Just an anecdote, but… I saw my dental hygienist yesterday who told me that a car she had purchased relatively recently (which sounded like it was a used car) had an issue and needed an entire new engine. She felt fortunate that she had a warranty. The entire engine is going to be replaced under the warranty. So that’s one data point…

I wonder if she had the car inspected prior to her purchase.

In theory such an INSURANCE product could exist. In practice no such product can ever exist in the regulatory environment in the US.

Therefore all products currently on the market are rubbish.

I have made money on every car service contract I’ve ever owned. They exist. Typically I get service equal to 3x what I paid for the policy.

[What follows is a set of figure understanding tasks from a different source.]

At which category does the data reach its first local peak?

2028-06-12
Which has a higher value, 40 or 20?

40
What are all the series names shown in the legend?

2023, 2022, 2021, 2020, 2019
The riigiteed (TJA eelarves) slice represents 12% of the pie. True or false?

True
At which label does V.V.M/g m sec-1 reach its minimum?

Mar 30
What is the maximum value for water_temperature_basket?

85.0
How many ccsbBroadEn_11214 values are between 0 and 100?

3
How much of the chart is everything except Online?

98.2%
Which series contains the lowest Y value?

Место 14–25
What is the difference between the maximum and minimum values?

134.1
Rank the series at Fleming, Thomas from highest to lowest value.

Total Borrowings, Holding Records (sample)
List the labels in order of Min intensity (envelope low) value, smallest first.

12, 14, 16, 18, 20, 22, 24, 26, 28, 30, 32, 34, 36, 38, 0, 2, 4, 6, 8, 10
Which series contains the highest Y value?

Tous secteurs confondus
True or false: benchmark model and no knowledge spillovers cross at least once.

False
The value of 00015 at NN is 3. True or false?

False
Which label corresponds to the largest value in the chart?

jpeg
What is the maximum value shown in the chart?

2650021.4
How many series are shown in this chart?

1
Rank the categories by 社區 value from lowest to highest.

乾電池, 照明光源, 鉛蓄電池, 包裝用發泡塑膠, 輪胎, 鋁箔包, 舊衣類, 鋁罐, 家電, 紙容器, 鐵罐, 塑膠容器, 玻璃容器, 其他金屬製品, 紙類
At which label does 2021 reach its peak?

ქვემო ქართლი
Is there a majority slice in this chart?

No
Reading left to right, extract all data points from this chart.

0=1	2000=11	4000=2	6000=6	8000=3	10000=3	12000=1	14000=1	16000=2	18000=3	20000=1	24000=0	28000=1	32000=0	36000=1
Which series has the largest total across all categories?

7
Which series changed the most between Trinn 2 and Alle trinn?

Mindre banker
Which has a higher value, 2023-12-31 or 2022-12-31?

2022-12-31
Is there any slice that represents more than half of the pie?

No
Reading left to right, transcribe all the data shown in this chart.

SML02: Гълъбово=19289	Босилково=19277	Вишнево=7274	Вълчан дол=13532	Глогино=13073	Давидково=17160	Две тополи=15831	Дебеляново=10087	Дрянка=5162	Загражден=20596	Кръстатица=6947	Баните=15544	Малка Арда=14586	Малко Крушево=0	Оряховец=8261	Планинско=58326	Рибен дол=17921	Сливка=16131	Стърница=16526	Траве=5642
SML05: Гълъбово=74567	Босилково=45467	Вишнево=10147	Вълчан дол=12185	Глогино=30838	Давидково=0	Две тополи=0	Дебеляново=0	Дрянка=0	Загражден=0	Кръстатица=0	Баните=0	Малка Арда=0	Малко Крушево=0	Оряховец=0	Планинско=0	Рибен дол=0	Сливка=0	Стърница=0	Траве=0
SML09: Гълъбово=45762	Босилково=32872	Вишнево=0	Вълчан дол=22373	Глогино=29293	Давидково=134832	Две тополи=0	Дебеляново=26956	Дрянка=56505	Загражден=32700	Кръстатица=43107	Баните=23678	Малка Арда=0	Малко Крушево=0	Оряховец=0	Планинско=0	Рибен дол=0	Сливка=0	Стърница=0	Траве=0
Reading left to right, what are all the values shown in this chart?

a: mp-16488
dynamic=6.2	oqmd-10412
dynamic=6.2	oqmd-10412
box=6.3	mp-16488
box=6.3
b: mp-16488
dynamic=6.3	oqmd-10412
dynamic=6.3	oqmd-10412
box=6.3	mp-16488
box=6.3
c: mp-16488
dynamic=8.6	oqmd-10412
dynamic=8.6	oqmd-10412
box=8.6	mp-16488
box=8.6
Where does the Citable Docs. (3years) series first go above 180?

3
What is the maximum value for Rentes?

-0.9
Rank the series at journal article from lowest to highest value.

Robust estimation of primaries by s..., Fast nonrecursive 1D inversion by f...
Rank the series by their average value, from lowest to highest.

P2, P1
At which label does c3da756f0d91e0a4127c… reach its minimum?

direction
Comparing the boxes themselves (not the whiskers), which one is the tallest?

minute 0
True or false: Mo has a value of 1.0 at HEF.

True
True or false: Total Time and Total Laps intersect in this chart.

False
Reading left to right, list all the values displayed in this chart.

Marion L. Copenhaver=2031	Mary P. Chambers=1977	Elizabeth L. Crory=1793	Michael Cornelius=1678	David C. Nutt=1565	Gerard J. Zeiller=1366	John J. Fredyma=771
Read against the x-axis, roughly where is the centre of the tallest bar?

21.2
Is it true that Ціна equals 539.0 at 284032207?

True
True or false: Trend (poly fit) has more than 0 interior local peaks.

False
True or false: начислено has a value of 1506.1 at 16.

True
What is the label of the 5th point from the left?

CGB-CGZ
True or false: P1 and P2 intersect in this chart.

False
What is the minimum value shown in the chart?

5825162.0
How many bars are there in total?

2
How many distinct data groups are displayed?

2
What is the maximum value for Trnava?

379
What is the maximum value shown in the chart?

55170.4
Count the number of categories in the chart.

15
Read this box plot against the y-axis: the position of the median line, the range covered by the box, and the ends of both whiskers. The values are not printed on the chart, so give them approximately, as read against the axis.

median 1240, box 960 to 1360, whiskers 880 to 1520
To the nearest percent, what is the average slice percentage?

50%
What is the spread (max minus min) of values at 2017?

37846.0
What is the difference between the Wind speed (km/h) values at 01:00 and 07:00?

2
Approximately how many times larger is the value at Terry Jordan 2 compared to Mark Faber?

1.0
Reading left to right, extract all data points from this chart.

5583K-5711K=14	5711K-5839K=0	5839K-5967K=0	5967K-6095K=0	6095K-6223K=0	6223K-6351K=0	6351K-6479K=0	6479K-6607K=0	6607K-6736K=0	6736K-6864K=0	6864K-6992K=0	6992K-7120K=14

They are rare and require a particular combo of company, car, and shop. We beat them like red-headed stepkids.

A fully regulated honest service contract and car repair world would be superior for society. More honest benefits and fewer rip-offs in both directions.

We’re not there today & show no sign of going there. If you have the set-up & connections to beat them bloody do so. If not, run away! Run away!

It’s not mathematically possible for that to be typical of everyone who has the policy, is it?

Of course not. It’s a game of mutual rip-offery. Where they goof, swoop in and score.

'Tain’t right; tis so. Lotta US commerce is like that.